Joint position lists
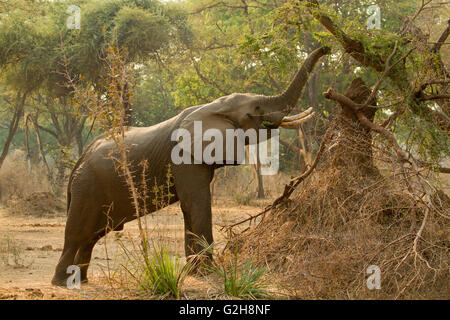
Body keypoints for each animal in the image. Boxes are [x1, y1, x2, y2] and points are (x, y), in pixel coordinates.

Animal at [51, 45, 328, 284]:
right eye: (255, 109)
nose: (326, 48)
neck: (213, 106)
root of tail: (81, 158)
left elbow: (190, 206)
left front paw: (194, 272)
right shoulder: (183, 156)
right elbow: (197, 202)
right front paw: (208, 272)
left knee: (93, 235)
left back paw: (81, 280)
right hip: (87, 185)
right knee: (77, 232)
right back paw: (62, 282)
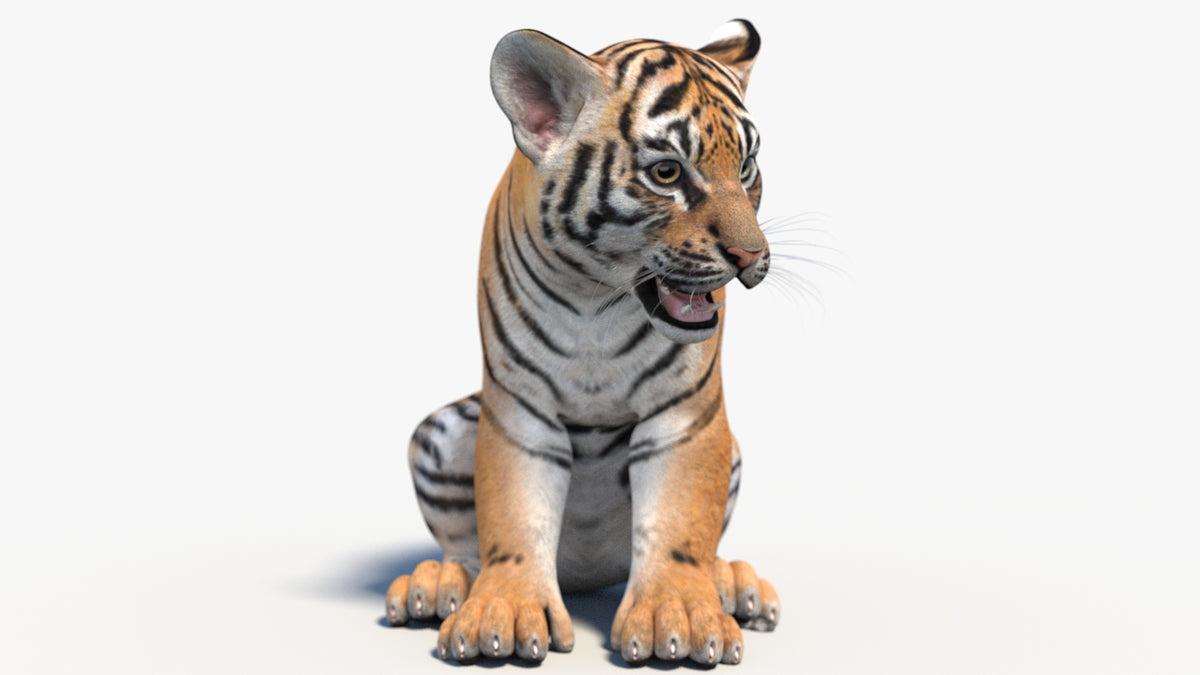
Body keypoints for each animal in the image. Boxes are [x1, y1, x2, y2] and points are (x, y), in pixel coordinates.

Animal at [386, 19, 782, 666]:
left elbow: (680, 523)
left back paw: (733, 581)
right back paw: (437, 584)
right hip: (440, 432)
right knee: (464, 546)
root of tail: (585, 577)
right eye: (667, 173)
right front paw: (502, 615)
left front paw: (682, 616)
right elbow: (514, 516)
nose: (751, 257)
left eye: (746, 167)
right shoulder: (521, 410)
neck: (598, 298)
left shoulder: (685, 414)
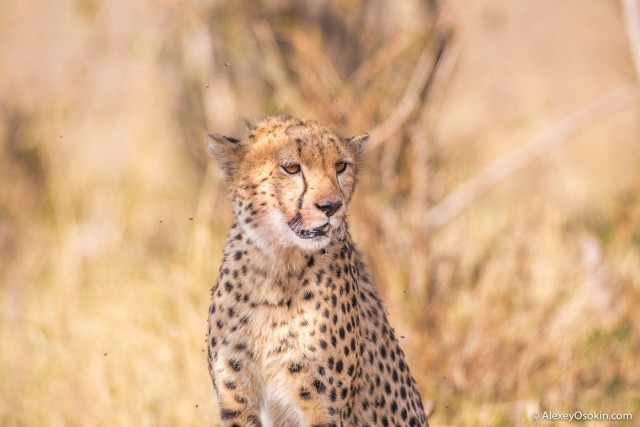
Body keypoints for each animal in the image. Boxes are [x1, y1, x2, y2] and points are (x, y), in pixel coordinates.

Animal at [208, 117, 428, 427]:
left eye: (340, 166)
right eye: (291, 168)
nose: (331, 206)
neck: (276, 266)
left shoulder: (324, 409)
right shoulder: (237, 402)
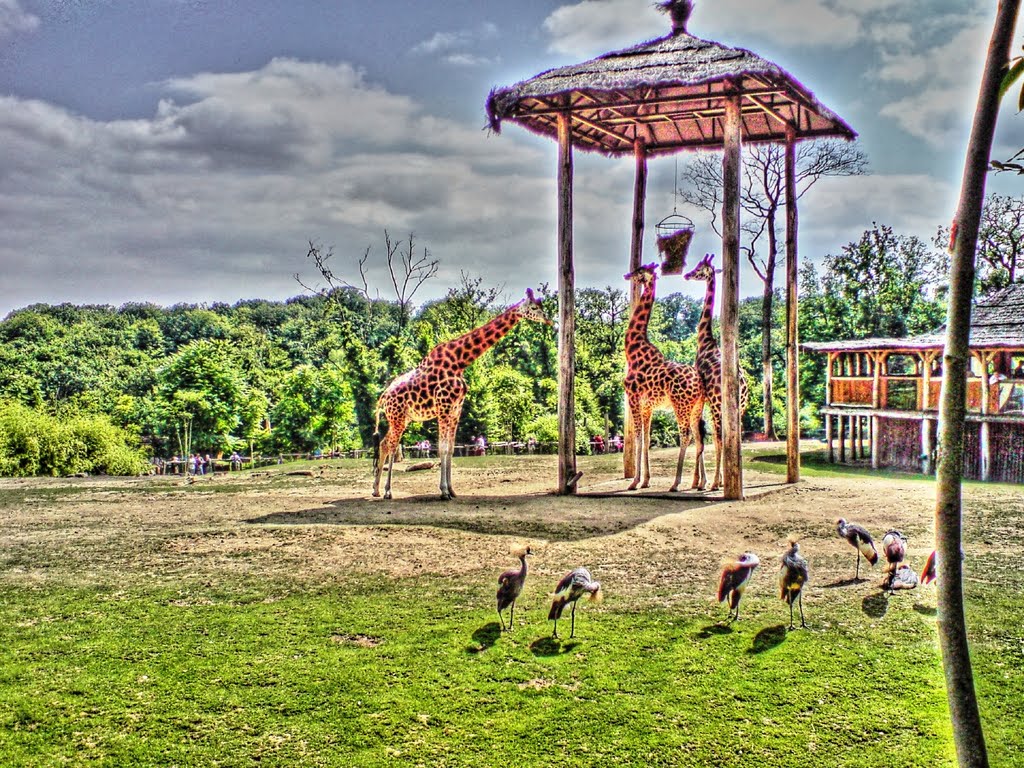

What to do: Output only the lines above from the line that holds "left knee: (93, 235)" through the line that holds "right elbow: (514, 516)", both ends included, and exclude pictures.

Reply:
left knee: (93, 235)
left back paw: (81, 280)
right hip: (87, 185)
right knee: (77, 232)
right back paw: (62, 282)
Body keypoints for each animal in the image. Boxes are [x1, y1, x2, y2] and points are (x, y), in pixel coordinates.

Animal at [386, 19, 782, 666]:
left elbow: (680, 523)
left back paw: (733, 581)
right back paw: (437, 584)
right hip: (440, 432)
right knee: (464, 546)
root of tail: (585, 577)
right eye: (667, 173)
right front paw: (502, 615)
left front paw: (682, 616)
right elbow: (514, 516)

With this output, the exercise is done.